By Susan Taylor
Traditionally Labor Day weekend is the harbinger of fall in much of our nation. The eastern states put away their garden furniture, barbeques, and lawn mowers and locate storm windows and heavier jackets. Here in the sunny southern California clime, we expect at least another six weeks of warm weather, beach parties and more clear, warm days and nights. In San Diego, most would agree that the August heat was epic for people and gardens alike and maybe summer has just begun!
I am a fickle home gardener and confess I gave up on my whole tomato crop, picked as many as I could and ripped the rest out. I replanted several lettuces and put in some beets and another round of herbs. I plan to plant a few broccoli types, a few more tomatoes and carrots in the coming weeks. Feel free to follow your own enthusiasm level!
Whatever you do, be sure to refresh your soil before planting again. Herbs are the least fussy about soil, which makes them welcome easy plantings. Cilantro should be successively planted if you use a great deal-say every ten days or so put more seeds in and keep them moist.
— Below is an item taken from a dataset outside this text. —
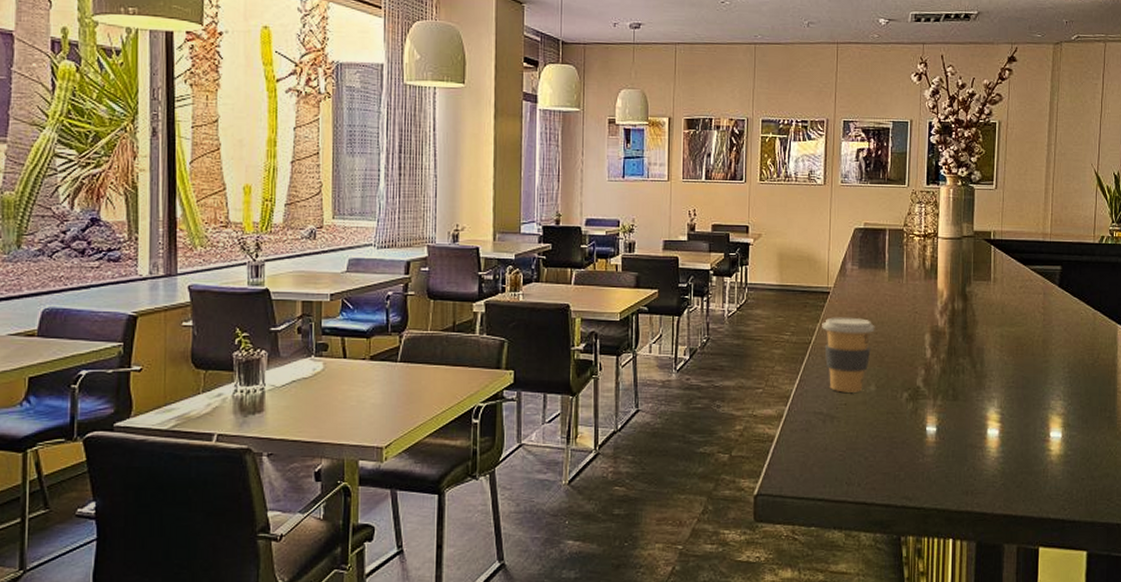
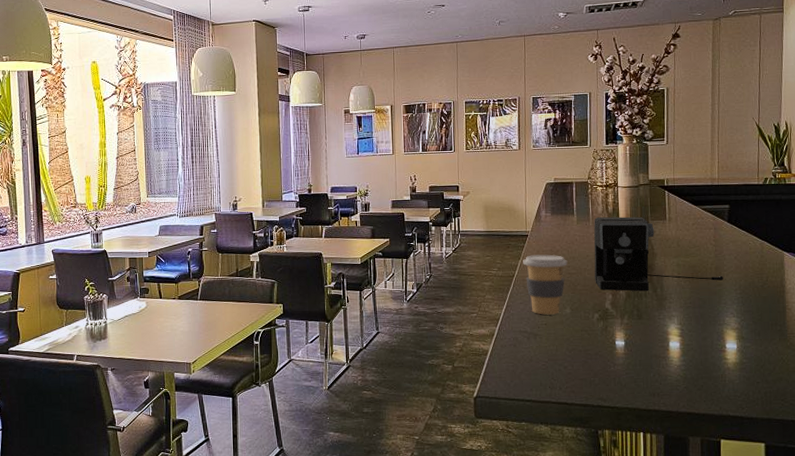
coffee maker: none [906,273,1051,367] -> present [594,216,724,292]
Moist in the seed garden means spraying with water rather than wet soil. Seeding can be an art form here: seeds usually either drown or dry out quickly so perhaps start them in very warm shade till a few leaves appear. Harvest when the leaves are young and fresh; prune off any buds or blooms because the plant will stop producing. If you go the trouble of growing fresh herbs, by all means use them while they are fresh with the oils and benefits of just being picked.
Labor Day also gives us another chance to browse catalogues (and in the internet I suppose!) for undiscovered varieties of fall/winter crops. I especially like Renee’s Seeds. She grows and writes from California and has many varieties of heirloom seeds for vegetables and flowers. Many seed companies no longer send free catalogues due to costs of production. I find this sad because I’m just old enough to prefer thumbing through the pages of endless seed possibilities. The Landreth Seed Company is perhaps the oldest seed company in America. Their catalogue is what my teacher calls garden porn and I wholly subscribe!
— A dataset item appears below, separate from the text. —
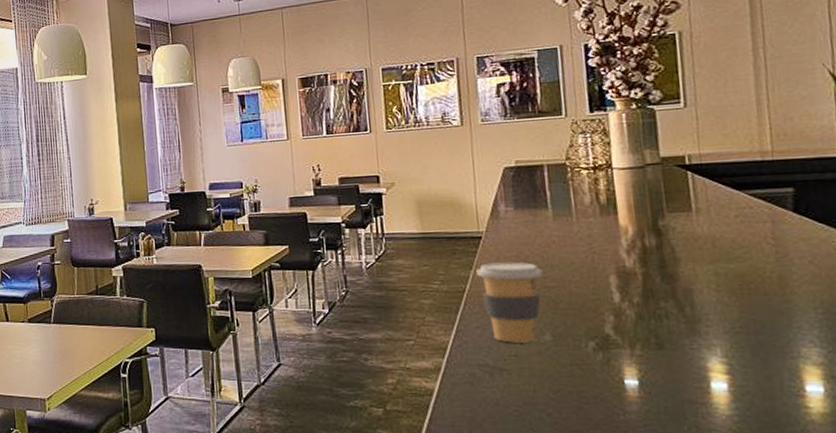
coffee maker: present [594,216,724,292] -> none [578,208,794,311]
Whether we experience more heat or start a transition to cooler fall times, pay attention to the rhythms around you and within yourself. The world may or may not be timeless anymore. But I believe all cycles of time and change are cyclical and divine-observe and enjoy. Raise a glass, read some poetry and consider the future-soon to be upon us.
Lori Saldaña says
Thank you for the helpful reminders and suggestions. The lower angle of sunlight is definitely impacting our gardens.
I’m thinking of cutting back my tomatoes also. The container-planted garden did well until the torrential July rains flooded them. After weeks of doing well with so little water, all that rain was a shock to their system.
Onward to fall clearing, trimming and planning. Agreed: Good time to rearrange things.
Dave Rice says
Another appreciated installment! I’m attempting to re-learn gardening in a container-on-a-sun-deprived patio sense after moving has left me without a yard for the first time in many years…I’ve managed to not kill a jalapeno plant yet that was already producing when I bought it, though my new tomato isn’t doing well and my lettuce seems to be coming along from seed so slowly I wonder if it’s going to come in at all (or if I’ve planted too soon, saving a second lettuce box to plant in a few weeks). The herbs, remarkably, are thriving – and I’ve never been able to keep basil alive more than a week or two.
Thank you Dave and Lori for your comments. Each garden/planting is so individual, don’t you think? Dave, your lettuce may have either died from lack of water or drowned, sounds ridiculous but it’s hard to tell! But the good news is that you can always plant more and not be worried about being too close with successive plantings! Try again, planting the seeds in very light soil and keep misting away in the shade and see what happens. I am doing the very same thing right now-let’s see who gets there first! Fellow gardeners: do not be discouraged-what would happen if we all quit trying? Perish the thought (I couldn’t resist the pun, sorry).